Interestingly, the method scales well with model size. Larger models such as GPT-4.1 and Claude-4 showed even larger gains from VS compared to smaller ones. While smaller models benefited, the improvement in diversity was roughly 1.5 to 2 times stronger for larger models. This suggests that VS helps unlock more of the latent potential in advanced models.
Implementation and availability
The Verbalized Sampling method is now available as a Python package:
pip install verbalized-sampling
The package includes integration with LangChain and supports a simple interface for sampling verbal distribution. Users can also adjust parameters such as k (number of reactions), thresholds and temperature to suit their applications.

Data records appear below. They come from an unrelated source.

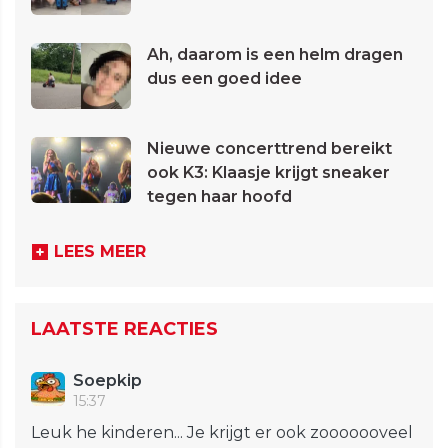
Ah, daarom is een helm dragen
dus een goed idee
Nieuwe concerttrend bereikt
ook K3: Klaasje krijgt sneaker
tegen haar hoofd
LEES MEER
LAATSTE REACTIES
Soepkip
15:37
Leuk he kinderen... Je krijgt er ook zooooooveel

A live Colab notebook and documentation are available below an enterprise-friendly Apache 2.0 license on GitHub at: https://github.com/CHATS-lab/verbalized-sampling
Practical tips and common problems
While the method works for all major LLMs, some users may initially encounter denials or errors.
In these cases, the authors recommend using the system prompt version of the template or referring to alternative formats listed on the GitHub page.

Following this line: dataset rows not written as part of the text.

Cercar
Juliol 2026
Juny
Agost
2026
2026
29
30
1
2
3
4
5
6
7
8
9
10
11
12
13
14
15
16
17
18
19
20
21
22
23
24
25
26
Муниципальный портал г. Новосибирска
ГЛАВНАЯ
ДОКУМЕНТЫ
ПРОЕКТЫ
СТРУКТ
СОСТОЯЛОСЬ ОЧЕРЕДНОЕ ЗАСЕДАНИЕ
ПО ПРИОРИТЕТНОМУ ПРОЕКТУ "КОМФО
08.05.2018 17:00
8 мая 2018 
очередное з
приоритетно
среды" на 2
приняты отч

Some models interpret complex instructions as jailbreak attempts and refuse to comply unless the structure is clearer.
For example, asking via such a system-level instruction improves reliability:
You are a helpful assistant. For each query, generate five answers within separate tags, each with a probability lower than 0.10.
This small change usually resolves any issues.
A lightweight solution for a big problem
Verbalized Sampling represents a practical solution to a profound limitation in the way modern language models behave. No model retraining or internal access is required. It is not dependent on one model family. And it not only improves the diversity of results, but also their quality, as judged by both human evaluation and benchmark scores.
With growing interest in tools that enhance model creativity, VS will likely see rapid adoption in domains such as writing, design, simulation, education, and synthetic data generation.
For users and developers frustrated by the sameness of LLM answers, the solution may be as simple as changing the question.